Davis, 29, was named the Most Valuable Oriole last season after hitting a Major League-leading 47 home runs. He is the only player in Orioles history to have more than one 40-plus-homer season. Often the subject of thunderous applause, Davis met some backlash this offseason when word leaked out that his agent, Scott Boras, had refused the O's $154 million offer.
Boras, who flew to Baltimore early in the offseason to state his intent, spoke again with principal owner Peter Angelos on Friday night, and the two sides reached an agreement that leaked out to the media early Saturday morning.

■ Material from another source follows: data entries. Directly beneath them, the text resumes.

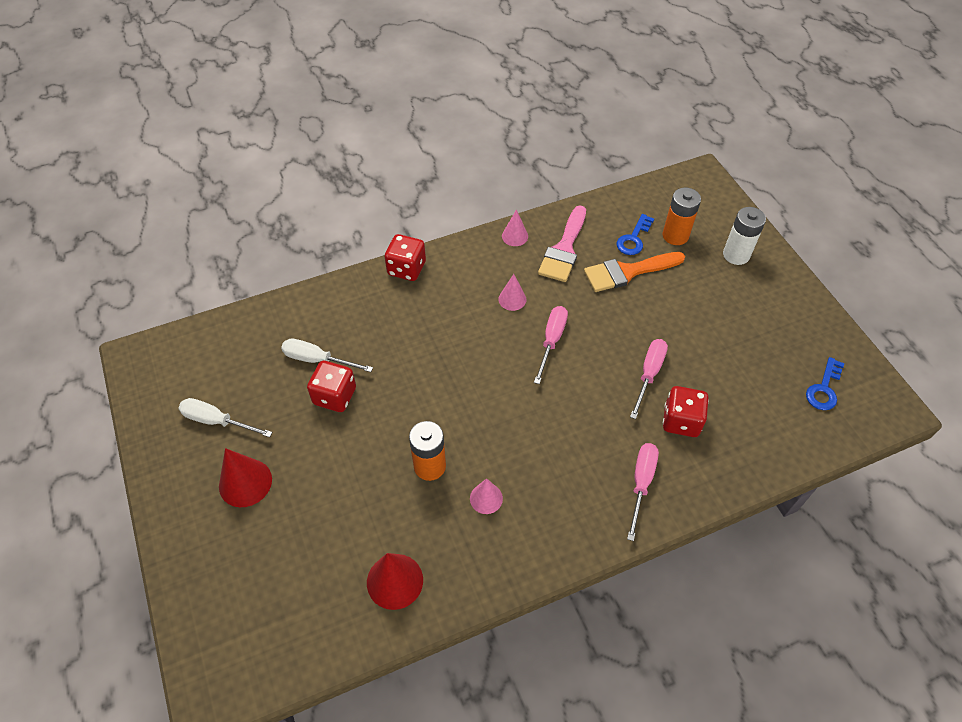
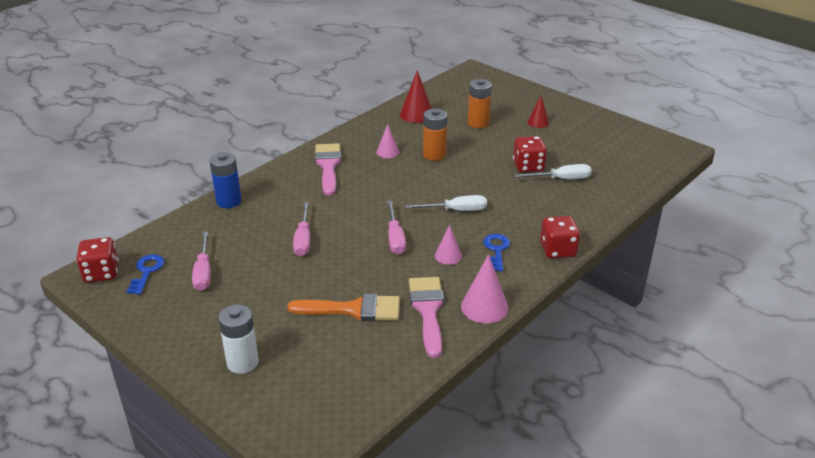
camera: 155 degrees right, 20 degrees down
white screwdriver [178,398,272,437] -> white screwdriver moved to [405,195,487,211]
red cone [219,448,272,507] -> red cone [527,96,549,128], size x0.62
pink cone [502,209,528,246] -> pink cone [461,254,509,323], size x1.61
orange brush [584,252,685,292] -> orange brush turned 45 degrees clockwise [287,294,400,321]
blue key [617,214,654,255] -> blue key moved to [483,234,510,271]
pink screwdriver [627,443,659,541] -> pink screwdriver moved to [192,231,211,291]
orange battery [662,188,701,245] -> orange battery moved to [468,79,492,128]
red dice [663,386,709,437] -> red dice moved to [76,237,119,283]
none -> blue battery [209,152,242,208]
none -> pink brush [315,143,342,196]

"It was about crossing the last bridge, if you will," Boras said of negotiations, in which he complimented executive vice president of baseball operations Dan Duquette's efforts. "Probably both sides knew what was going to happen in the end."
Duquette and ownership had made bringing back Davis their primary goal this offseason and mentioned the familiarity with him as a person and player as a big reason the organization was able to justify such a commitment.
"I don't know how many places I went this year where people said, 'You've got to sign Chris Davis,'" Duquette said. "So I know he's got a lot of fans in Baltimore that follow the team and love to see his prodigious home runs.
"It gives me great comfort that I know Chris and have a lot of confidence in Chris and have seen him perform, and the way that he works and provides leadership in the community. We're just so happy to have him returning to do his job for the Orioles for many, many years."
Davis, who admitted free agency was "a little more stressful" than he thought, tried to stay away from the rumor mill. He was impressed when Angelos reached out to him at the beginning of the offseason and that the O's never wavered in their interest.
As for the pressure to live up to a contract that will pay him $17 million annually, with $42 million deferred, Davis said: "I hope there is. I hope there are expectations. I've always kind of thought of pressure as something that you really inflict on yourself. As a professional athlete, really a professional in anything that you do, you're going to expect yourself to be great and you're going to hold yourself to high standards."
The return of Davis gives the Orioles a powerful left-handed middle-of-the-lineup bat they needed, along with solid first-base defense and an excellent clubhouse presence. Davis is outgoing and well-liked -- several teammates voiced the need to keep him at the end of last season -- and he joins Matt Wieters and Darren O'Day as free agents to stay in Baltimore.
"I'm extremely excited about that," Davis said of joining Wieters and O'Day. "The fact that we have such a good group of guys and a warm, inviting clubhouse should draw players to Baltimore, and it should make you want to be a part of something special. I think the longer we can keep that going and the more that we can keep that focus our central theme, the better off we're going to be as a team."
Adding Davis, along with newcomer Mark Trumbo, should give the Orioles a formidable lineup. Over his career, Davis has batted .255/.330/.506 with 203 home runs and 549 RBIs. Since joining the O's in a 2011 midseason trade with the Rangers, Davis has batted .257/.340/.526 in 618 games with a Major League-leading 161 home runs.
So, were there any other competitive offers?
"I think the key part was that everyone knew that in this ballpark, Chris Davis, it was built for Chris Davis." Boras said.
With Davis now at Camden Yards for the long haul, the Orioles will turn their attention toward adding a starter.
"We've found some pitching we like, just not at the prices we like," Duquette said. "It's been a very, very expensive market."